I've found the best way to find the number of triples by reevaluating what I needed it to do. This method doesn't actually find the triples, it just counts them.

def foo(l):
    llen = len(l)
    total = 0
    cache = {}
    for i in range(llen):
        cache[i] = 0
    for x in range(llen):
        for y in range(x + 1, llen):
            if l[y] % l[x] == 0:
                cache[y] += 1
                total += cache[x]
    return total

And here's a version of the function that explains the thought process as it goes (not good for huge lists though because of spam prints):

def bar(l):
    list_length = len(l)
    total_triples = 0
    cache = {}
    for i in range(list_length):
        cache[i] = 0
    for x in range(list_length):
        print("\n\nfor index[{}]: {}".format(x, l[x]))
        for y in range(x + 1, list_length):
            print("\n\ttry index[{}]: {}".format(y, l[y]))
            if l[y] % l[x] == 0:
                print("\n\t\t{} can be evenly diveded by {}".format(l[y], l[x]))
                cache[y] += 1
                total_triples += cache[x]
                print("\t\tcache[{0}] is now {1}".format(y, cache[y]))
                print("\t\tcount is now {}".format(total_triples))
                print("\t\t(+{} from cache[{}])".format(cache[x], x))
            else:
                print("\n\t\tfalse")
    print("\ntotal number of triples:", total_triples)

Answer 1

Right now your algorithm has O(N^3) running time, meaning that every time you double the length of the initial list the running time goes up by 8 times.

In the worst case, you cannot improve this. For example, if your numbers are all successive powers of 2, meaning that every number divides every number grater than it, then every triple of numbers is a valid solution so just to print out all the solutions is going to be just as slow as what you are doing now.

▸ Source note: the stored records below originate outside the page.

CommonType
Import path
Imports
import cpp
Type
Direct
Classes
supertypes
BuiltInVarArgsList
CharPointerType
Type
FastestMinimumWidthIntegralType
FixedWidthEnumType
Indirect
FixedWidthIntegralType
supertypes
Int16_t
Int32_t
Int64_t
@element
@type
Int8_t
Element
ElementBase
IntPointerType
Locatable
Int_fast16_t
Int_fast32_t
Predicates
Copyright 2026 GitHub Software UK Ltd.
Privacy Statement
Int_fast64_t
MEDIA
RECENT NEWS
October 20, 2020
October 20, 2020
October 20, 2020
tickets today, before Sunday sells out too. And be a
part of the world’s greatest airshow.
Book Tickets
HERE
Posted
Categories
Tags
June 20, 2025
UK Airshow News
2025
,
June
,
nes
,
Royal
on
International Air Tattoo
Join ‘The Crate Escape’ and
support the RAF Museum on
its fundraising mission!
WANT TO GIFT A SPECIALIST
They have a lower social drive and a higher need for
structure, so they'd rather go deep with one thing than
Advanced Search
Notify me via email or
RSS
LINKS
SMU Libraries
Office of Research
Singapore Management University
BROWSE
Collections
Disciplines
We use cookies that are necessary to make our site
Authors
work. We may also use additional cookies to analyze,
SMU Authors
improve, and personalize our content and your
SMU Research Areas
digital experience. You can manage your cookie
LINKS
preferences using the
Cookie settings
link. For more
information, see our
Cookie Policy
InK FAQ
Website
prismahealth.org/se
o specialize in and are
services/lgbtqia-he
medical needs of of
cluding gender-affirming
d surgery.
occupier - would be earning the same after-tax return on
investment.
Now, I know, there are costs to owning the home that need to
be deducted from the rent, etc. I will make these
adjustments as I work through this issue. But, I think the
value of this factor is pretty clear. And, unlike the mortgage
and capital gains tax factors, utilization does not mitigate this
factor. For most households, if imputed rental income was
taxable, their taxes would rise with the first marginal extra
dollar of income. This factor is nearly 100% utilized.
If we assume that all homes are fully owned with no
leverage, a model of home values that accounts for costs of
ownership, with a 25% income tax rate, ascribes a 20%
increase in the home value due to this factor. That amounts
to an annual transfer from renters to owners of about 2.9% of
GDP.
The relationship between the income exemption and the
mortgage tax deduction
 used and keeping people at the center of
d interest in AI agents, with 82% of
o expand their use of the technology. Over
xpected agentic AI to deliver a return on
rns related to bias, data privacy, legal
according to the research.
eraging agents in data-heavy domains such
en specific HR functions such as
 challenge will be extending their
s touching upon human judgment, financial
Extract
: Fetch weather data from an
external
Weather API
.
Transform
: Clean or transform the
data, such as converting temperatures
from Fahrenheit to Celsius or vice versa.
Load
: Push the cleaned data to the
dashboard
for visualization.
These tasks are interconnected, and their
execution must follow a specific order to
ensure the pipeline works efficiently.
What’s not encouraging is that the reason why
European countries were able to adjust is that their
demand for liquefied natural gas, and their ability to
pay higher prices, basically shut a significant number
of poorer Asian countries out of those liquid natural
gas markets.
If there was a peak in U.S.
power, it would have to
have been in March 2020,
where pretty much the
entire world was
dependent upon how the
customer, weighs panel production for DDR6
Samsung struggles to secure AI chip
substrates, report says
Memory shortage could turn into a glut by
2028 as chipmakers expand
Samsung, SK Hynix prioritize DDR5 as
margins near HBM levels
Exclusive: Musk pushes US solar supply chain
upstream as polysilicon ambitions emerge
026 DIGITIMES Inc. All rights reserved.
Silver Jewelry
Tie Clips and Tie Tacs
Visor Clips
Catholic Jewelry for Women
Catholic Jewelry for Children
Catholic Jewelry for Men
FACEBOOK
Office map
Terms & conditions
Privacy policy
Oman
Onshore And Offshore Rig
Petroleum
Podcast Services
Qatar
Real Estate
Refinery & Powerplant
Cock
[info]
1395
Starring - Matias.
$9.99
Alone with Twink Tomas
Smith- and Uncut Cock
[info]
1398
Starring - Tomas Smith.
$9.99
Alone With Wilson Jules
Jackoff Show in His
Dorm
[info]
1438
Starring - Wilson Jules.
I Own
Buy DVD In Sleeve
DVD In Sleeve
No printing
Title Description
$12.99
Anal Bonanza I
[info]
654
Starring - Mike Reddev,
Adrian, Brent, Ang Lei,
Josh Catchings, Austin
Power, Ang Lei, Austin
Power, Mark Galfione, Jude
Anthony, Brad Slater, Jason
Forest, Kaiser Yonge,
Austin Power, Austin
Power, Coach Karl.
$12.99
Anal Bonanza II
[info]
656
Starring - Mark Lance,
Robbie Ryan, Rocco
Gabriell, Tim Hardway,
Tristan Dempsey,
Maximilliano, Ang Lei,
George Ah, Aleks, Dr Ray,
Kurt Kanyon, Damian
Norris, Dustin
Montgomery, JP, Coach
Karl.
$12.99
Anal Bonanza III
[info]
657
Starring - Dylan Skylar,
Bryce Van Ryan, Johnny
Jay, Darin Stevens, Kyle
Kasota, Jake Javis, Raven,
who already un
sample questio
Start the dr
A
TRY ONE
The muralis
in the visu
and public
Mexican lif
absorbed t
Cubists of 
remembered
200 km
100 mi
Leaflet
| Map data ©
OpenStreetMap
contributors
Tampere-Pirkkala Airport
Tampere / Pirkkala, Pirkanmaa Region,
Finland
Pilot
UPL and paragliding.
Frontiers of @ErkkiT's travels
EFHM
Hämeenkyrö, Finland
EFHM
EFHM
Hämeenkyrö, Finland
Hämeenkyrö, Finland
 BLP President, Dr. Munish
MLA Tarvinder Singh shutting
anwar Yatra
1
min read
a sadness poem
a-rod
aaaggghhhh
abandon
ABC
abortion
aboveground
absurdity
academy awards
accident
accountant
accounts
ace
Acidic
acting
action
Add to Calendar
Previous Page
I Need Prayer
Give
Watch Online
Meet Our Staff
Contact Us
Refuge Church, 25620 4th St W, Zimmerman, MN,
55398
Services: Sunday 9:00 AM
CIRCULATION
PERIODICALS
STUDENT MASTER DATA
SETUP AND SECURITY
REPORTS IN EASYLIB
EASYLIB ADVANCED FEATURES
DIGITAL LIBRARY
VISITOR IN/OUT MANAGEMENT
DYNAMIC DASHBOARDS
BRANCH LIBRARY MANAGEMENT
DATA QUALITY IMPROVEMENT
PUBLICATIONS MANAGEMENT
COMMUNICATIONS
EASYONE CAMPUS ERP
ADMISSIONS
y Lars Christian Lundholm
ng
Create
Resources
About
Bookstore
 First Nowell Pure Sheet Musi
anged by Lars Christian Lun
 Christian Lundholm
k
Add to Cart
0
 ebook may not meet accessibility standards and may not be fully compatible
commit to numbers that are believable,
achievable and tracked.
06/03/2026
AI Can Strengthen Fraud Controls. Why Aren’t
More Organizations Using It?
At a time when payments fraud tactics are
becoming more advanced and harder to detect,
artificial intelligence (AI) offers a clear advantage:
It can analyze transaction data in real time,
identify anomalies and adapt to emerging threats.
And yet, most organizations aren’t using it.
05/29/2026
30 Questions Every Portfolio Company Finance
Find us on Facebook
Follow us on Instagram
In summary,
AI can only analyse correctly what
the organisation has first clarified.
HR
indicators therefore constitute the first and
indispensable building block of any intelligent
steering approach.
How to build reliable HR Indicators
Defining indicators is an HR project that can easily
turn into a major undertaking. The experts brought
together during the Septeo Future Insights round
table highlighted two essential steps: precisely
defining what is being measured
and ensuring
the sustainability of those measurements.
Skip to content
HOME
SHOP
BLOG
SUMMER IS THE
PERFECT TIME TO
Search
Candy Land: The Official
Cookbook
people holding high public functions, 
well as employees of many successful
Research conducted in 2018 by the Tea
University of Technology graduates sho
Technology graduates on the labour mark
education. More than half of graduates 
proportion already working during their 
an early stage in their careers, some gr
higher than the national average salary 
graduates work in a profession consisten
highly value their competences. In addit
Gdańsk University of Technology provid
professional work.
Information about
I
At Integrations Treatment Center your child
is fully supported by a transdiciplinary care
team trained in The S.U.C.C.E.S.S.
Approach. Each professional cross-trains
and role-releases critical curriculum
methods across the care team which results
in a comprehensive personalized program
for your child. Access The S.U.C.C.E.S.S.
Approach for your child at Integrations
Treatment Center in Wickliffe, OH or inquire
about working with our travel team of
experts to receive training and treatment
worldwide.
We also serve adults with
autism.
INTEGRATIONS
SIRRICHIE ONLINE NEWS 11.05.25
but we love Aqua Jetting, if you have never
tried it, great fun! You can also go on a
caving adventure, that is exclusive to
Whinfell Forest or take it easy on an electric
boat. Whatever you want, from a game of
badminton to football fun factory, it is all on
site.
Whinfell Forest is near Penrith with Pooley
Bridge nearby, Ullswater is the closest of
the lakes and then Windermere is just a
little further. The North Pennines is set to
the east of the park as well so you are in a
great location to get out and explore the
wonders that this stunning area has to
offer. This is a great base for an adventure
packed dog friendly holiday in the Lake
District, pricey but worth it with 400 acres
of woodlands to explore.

If you have a lower "density" of numbers that divide other numbers, one thing you can do to speed things up is to search for pairs of numbers instead of triples. This will take time that is only O(N^2), meaning the running time goes up by 4 times when you double the length of the input list. Once you have a list of pairs of numbers you can use it to build a list of triples.

# For simplicity, I assume that a number can't occur more than once in the list.
# You will need to tweak this algorithm to be able to deal with duplicates.

# this dictionary will map each number `n` to the list of other numbers
# that appear on the list that are multiples of `n`.
multiples = {}
for n in numbers:
   multiples[n] = []

# Going through each combination takes time O(N^2)
for x in numbers:
   for y in numbers:
     if x != y and y % x == 0:
         multiples[x].append(y)

# The speed on this last step will depend on how many numbers
# are multiples of other numbers. In the worst case this will
# be just as slow as your current algoritm. In the fastest case
# (when no numbers divide other numbers) then it will be just a
# O(N) scan for the outermost loop.
for x in numbers:
    for y in multiples[x]:
        for z in multiples[y]:
            print(x,y,z)

There might be even faster algorithms, that also take advantage of algebraic properties of division but in your case I think a O(N^2) is probably going to be fast enough.

Answer 2

the key insight is:

if a divides b, it means a "fits into b". if a doesn't divide c, then it means "a doesn't fit into c". And if a can't fit into c, then b cannot fit into c (imagine if b fitted into c, since a fits into b, then a would fit into all the b's that fit into c and so a would have to fit into c too.. (think of prime factorisation etc))

this means that we can optimise. If we sort the numbers smallest to largest and start with the smaller numbers first. First iteration, start with the smallest number as a If we partition the numbers into two groups, group 1, the numbers which a divides, and group 2 the group which a doesn't divide, then we know that no numbers in group 1 can divide numbers in group 2 because no numbers in group 2 have a as a factor.

so if we had [2,3,4,5,6,7], we would start with 2 and get: [2,4,6] and [3,5,7] we can repeat the process on each group, splitting into smaller groups. This suggests an algorithm that could count the triples more efficiently. The groups will get really small really quickly, which means its efficiency should be fairly close to the size of the output.